TASK DIRECTIONS:
Answer these questions from the review excerpt below:
1. Which modality shows larger gradient variance?
2. What two elements make up the MoZO design?
3. What limits the real-world impact, according to the Value rating?

PASSAGE PROVIDED Start Marker

Broader implications: The ZO-FO hybrid optimization paradigm can potentially be generalized to other PEFT scenarios (e.g., VLM instruction tuning), particularly under memory constraints. The finding that visual modality exhibits larger gradient variance suggests that visual and language branches may require distinct optimization strategies beyond simply tuning the learning rate, offering insights for multimodal training design. The superiority of interleaved layers over consecutive ones resonates with the role of skip connections in ResNets, suggesting that per-layer optimizer diversity benefits feature learning.

Rating¶

Novelty: ⭐⭐⭐⭐ — First systematic study of ZO in VLCL with a novel perspective; however, ZO itself is not a new technique and the MoZO design (sign normalization + reduced perturbation) is relatively intuitive.
Experimental Thoroughness: ⭐⭐⭐⭐ — Branch-wise and layer-wise exploration is comprehensive with rich ablations; however, datasets are small-scale and comparisons with broader VLCL methods are lacking.
Writing Quality: ⭐⭐⭐ — The logical structure is clear, but the writing contains redundancies and some passages restate the same observations; notation is not fully consistent.
Value: ⭐⭐⭐⭐ — Provides a new optimization perspective and practical solution for PEFT-based VLCL with clear memory advantages; real-world impact is somewhat limited by the CLIP + small-dataset experimental scope.

PASSAGE PROVIDED End Marker
RECORDED DATA Start Marker

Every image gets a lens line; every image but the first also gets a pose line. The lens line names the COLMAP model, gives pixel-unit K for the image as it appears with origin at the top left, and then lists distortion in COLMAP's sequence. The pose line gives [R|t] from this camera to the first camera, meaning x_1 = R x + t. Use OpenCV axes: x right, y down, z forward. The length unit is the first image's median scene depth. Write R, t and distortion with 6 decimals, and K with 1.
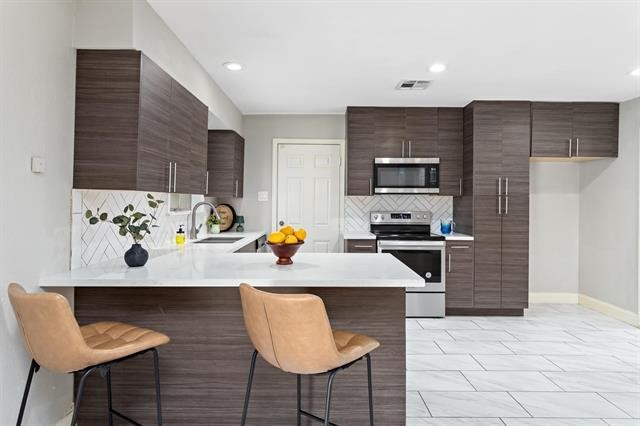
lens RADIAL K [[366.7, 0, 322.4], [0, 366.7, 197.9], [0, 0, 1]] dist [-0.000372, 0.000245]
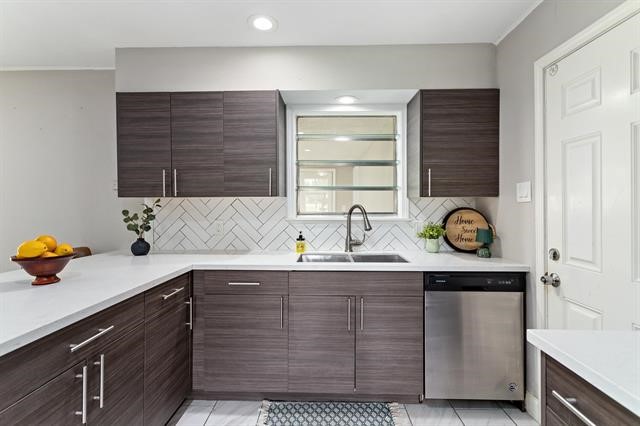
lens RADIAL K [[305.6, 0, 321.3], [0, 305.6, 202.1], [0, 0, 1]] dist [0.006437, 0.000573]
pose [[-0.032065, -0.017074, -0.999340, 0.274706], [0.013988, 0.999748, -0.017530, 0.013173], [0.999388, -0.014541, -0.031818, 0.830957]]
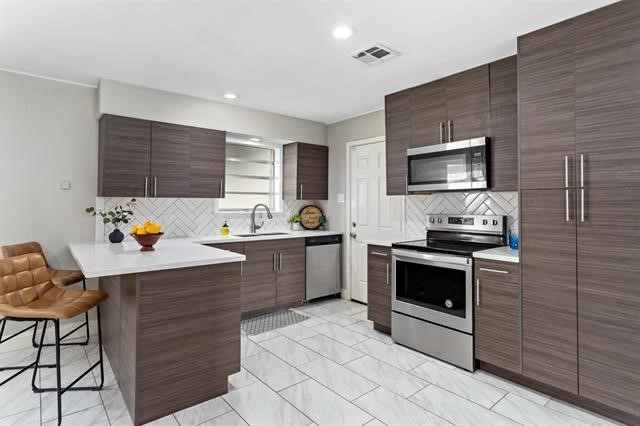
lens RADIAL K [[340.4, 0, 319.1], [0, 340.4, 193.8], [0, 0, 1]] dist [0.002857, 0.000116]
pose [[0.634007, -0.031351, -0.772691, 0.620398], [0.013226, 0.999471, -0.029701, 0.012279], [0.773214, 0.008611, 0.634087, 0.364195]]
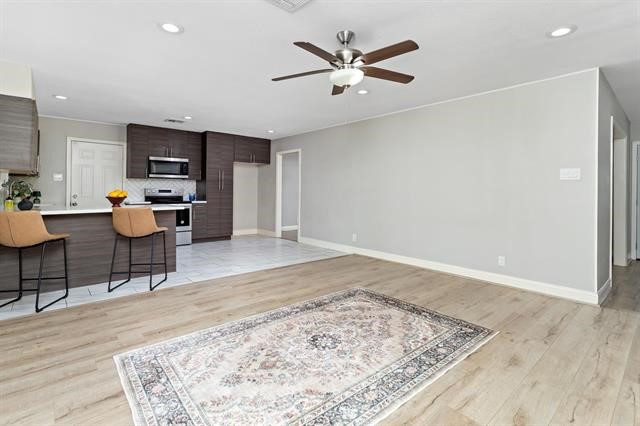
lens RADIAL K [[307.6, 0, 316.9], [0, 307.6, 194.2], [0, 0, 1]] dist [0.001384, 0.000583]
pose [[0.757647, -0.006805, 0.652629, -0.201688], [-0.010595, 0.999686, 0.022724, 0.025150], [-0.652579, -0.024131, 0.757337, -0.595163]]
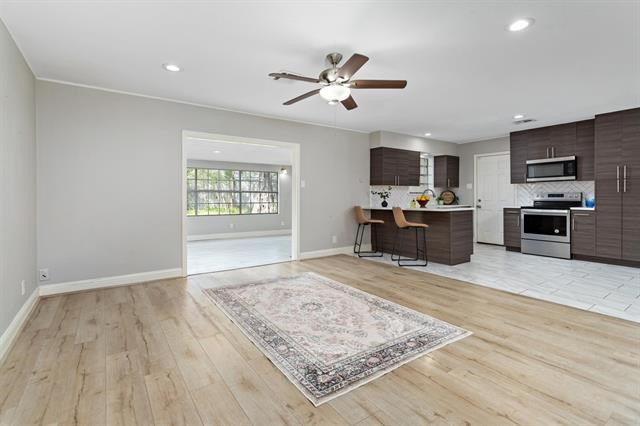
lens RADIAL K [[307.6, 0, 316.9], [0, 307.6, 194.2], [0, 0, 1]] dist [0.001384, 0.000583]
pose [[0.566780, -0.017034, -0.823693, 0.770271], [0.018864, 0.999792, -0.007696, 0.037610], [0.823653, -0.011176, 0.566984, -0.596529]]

RECORDED DATA End Marker

WRITTEN RESPONSE:
1. The visual modality.
2. Sign normalization and reduced perturbation.
3. The CLIP + small-dataset experimental scope.